(Material supplied Opens)

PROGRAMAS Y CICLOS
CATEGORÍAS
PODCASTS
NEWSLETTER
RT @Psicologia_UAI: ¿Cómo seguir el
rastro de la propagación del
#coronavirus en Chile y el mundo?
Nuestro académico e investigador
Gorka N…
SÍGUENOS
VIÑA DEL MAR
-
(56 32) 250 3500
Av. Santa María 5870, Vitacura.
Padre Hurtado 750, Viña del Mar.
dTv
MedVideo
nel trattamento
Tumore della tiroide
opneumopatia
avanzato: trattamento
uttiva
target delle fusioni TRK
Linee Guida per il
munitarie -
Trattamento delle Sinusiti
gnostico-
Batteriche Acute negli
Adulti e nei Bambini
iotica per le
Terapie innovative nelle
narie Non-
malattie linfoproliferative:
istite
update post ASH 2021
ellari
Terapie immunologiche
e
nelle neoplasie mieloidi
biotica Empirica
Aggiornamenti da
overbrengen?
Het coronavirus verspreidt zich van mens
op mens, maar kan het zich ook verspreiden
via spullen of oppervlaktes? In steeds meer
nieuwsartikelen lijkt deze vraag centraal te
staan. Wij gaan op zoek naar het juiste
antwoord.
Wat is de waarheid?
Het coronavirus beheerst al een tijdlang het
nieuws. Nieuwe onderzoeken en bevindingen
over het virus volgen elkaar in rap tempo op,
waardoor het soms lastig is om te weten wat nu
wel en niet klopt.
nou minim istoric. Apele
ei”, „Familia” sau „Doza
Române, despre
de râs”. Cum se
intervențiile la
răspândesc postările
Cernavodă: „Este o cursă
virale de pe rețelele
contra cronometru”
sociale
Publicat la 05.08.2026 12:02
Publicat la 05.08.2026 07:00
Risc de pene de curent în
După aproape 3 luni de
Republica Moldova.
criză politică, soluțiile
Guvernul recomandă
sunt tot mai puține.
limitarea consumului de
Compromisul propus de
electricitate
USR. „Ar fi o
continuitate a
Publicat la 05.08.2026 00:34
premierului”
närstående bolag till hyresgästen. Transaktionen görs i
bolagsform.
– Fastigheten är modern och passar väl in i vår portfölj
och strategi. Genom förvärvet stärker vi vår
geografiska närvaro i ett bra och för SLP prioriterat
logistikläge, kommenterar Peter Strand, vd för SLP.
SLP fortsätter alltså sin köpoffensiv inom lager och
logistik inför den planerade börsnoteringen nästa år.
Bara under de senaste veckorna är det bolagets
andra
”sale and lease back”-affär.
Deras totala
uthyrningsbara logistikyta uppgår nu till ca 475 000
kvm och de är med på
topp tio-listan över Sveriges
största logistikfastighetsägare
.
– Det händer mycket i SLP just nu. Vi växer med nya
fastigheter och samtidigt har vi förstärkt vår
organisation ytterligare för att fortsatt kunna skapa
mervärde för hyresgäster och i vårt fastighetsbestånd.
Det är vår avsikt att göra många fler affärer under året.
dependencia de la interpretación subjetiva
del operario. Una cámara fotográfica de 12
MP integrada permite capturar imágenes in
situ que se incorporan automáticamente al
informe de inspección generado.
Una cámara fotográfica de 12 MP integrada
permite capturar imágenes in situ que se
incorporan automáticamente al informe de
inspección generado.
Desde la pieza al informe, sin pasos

(Material supplied Closes)

Exercise description
Every record, restated word for word, should make up your reply.

Task output
PROGRAMAS Y CICLOS
CATEGORÍAS
PODCASTS
NEWSLETTER
RT @Psicologia_UAI: ¿Cómo seguir el
rastro de la propagación del
#coronavirus en Chile y el mundo?
Nuestro académico e investigador
Gorka N…
SÍGUENOS
VIÑA DEL MAR
-
(56 32) 250 3500
Av. Santa María 5870, Vitacura.
Padre Hurtado 750, Viña del Mar.
dTv
MedVideo
nel trattamento
Tumore della tiroide
opneumopatia
avanzato: trattamento
uttiva
target delle fusioni TRK
Linee Guida per il
munitarie -
Trattamento delle Sinusiti
gnostico-
Batteriche Acute negli
Adulti e nei Bambini
iotica per le
Terapie innovative nelle
narie Non-
malattie linfoproliferative:
istite
update post ASH 2021
ellari
Terapie immunologiche
e
nelle neoplasie mieloidi
biotica Empirica
Aggiornamenti da
overbrengen?
Het coronavirus verspreidt zich van mens
op mens, maar kan het zich ook verspreiden
via spullen of oppervlaktes? In steeds meer
nieuwsartikelen lijkt deze vraag centraal te
staan. Wij gaan op zoek naar het juiste
antwoord.
Wat is de waarheid?
Het coronavirus beheerst al een tijdlang het
nieuws. Nieuwe onderzoeken en bevindingen
over het virus volgen elkaar in rap tempo op,
waardoor het soms lastig is om te weten wat nu
wel en niet klopt.
nou minim istoric. Apele
ei”, „Familia” sau „Doza
Române, despre
de râs”. Cum se
intervențiile la
răspândesc postările
Cernavodă: „Este o cursă
virale de pe rețelele
contra cronometru”
sociale
Publicat la 05.08.2026 12:02
Publicat la 05.08.2026 07:00
Risc de pene de curent în
După aproape 3 luni de
Republica Moldova.
criză politică, soluțiile
Guvernul recomandă
sunt tot mai puține.
limitarea consumului de
Compromisul propus de
electricitate
USR. „Ar fi o
continuitate a
Publicat la 05.08.2026 00:34
premierului”
närstående bolag till hyresgästen. Transaktionen görs i
bolagsform.
– Fastigheten är modern och passar väl in i vår portfölj
och strategi. Genom förvärvet stärker vi vår
geografiska närvaro i ett bra och för SLP prioriterat
logistikläge, kommenterar Peter Strand, vd för SLP.
SLP fortsätter alltså sin köpoffensiv inom lager och
logistik inför den planerade börsnoteringen nästa år.
Bara under de senaste veckorna är det bolagets
andra
”sale and lease back”-affär.
Deras totala
uthyrningsbara logistikyta uppgår nu till ca 475 000
kvm och de är med på
topp tio-listan över Sveriges
största logistikfastighetsägare
.
– Det händer mycket i SLP just nu. Vi växer med nya
fastigheter och samtidigt har vi förstärkt vår
organisation ytterligare för att fortsatt kunna skapa
mervärde för hyresgäster och i vårt fastighetsbestånd.
Det är vår avsikt att göra många fler affärer under året.
dependencia de la interpretación subjetiva
del operario. Una cámara fotográfica de 12
MP integrada permite capturar imágenes in
situ que se incorporan automáticamente al
informe de inspección generado.
Una cámara fotográfica de 12 MP integrada
permite capturar imágenes in situ que se
incorporan automáticamente al informe de
inspección generado.
Desde la pieza al informe, sin pasos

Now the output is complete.